Expenditure items may include venues, buses, staff and artist wages, casual relief teaching costs, purchase or hire of equipment, documentation costs, materials or the purchase of props.
Also include donations of goods, volunteer hours and the free use of facilities in your expenditure column and label them as 'in kind'. Approximate how much these might have cost if you had to pay for them and put their nominal dollar value in your tally along with cash expenses.
Income may include contributions from either partner, a grant, fundraising or earned income from DVD sales or ticket sales. It will also include any 'in-kind' contributions that you have identified in expenditure.

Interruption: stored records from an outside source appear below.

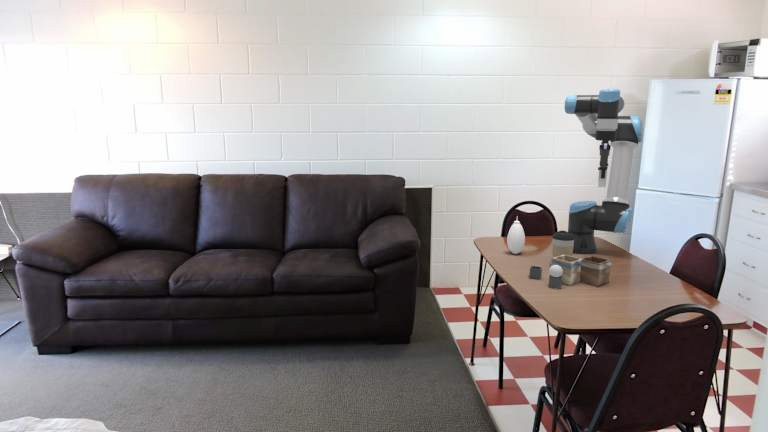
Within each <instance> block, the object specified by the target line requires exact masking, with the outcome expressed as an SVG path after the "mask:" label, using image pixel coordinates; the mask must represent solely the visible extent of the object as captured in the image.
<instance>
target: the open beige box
mask: <svg viewBox="0 0 768 432" xmlns="http://www.w3.org/2000/svg"><path fill="white" fill-rule="evenodd" d="M581 259H582V258H581V257H576V256H573V255H572V256H568V255H561V256H558V257H554V258H553V257H552V259H551V261H550V263H551V266H553V265H559V266H560V267H561V268H562V270H563V274H562V278H561V285H562V284H564V285H566V286H572V285H575V284H577V283H581V282H580V271H581Z"/></svg>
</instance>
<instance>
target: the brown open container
mask: <svg viewBox="0 0 768 432" xmlns="http://www.w3.org/2000/svg"><path fill="white" fill-rule="evenodd" d="M611 267H612V260H611V259H607V258H603V257H600V256H594V255H589V256H585V257H582V258H581V271H580V282H579V283H582V284H585V285H590V286H593V287H596V288H599V287H601V286H604V285H607V284H609V283H610V276H611V275H610V274H611Z"/></svg>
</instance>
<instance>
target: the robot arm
mask: <svg viewBox="0 0 768 432" xmlns="http://www.w3.org/2000/svg"><path fill="white" fill-rule="evenodd" d="M564 100H565V101H564V112H565V113H566V114H569V115H575V116H576V117H577V118H578V120H579V121H580V123H581V124H582V130H583V131H584V132H585V133H586V134H587V135H589V136H590V137H592V138H594V139H595V140H596V141H601V142H600V143H601V144H599V156H600V159H599V166H598V167H597V170H598V177H597V178H598V179H597V181H598V185H597V187H598V188H606V187H607V192H606V197H605V199H604V200H602V202H601V204H599V205H598V203H597V202H596V201H595V200H594V201H593V200H582V201H575V202H572V203H571V204H569V211H568V226H567V232H570V233H572V235H573V236H575V240H574V247H573V253H572V254H581V255H588V254H589V255H592V254H595V253H597V249H598V246H597V241H596V239H595V231H600V232H608V233H614V234H615V233H617V234H619V233H620V234H624V233H626V232H627V231H628V229H629V227H630V225H631V221H632V218H633V217H632V216H633V212H634V211H633V208H632V207H631V205H630V203H629V201H628V200H627V199H628V195H629V194H628V193H629V185H630V178H631V172H632V171H631V170H632V163H633V155H634V150H636V148H638V145H639V143H641V142H643V137H644V135H643V131H644V128H643V119H642V118H641V117H640V116H636V115H635V116H634V115H619V113H621V111H623V110H624V107H625V100H624V99H623V97H622V96H621V90H620V89H619V88H618V89H617V88H603V89H600V90H599V93H598V94H585V95H584V94H581V95H580V94H571V95H567V96H566V98H565V99H564ZM609 142H610V143H609ZM611 148H613V150H612V156H611V162H610V170H609V175H608V168H609V156H610V151H611ZM607 176H609V177H607ZM607 179H608V183H607Z"/></svg>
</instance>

Once you have a total for each column, you can see if you have enough funds and resources to meet the demands of your project plan. If not, you may need to scale back your project or seek additional funds.
Finding a funding source for your project can be a task shared between creative professional or organisation and school.
Creative Victoria offers grants which may meet your project needs. More information is in our funding opportunities section.
Many philanthropic organisations, local governments and service clubs (eg. Lions, Rotary) also provide grants to schools, creative organisations or individuals.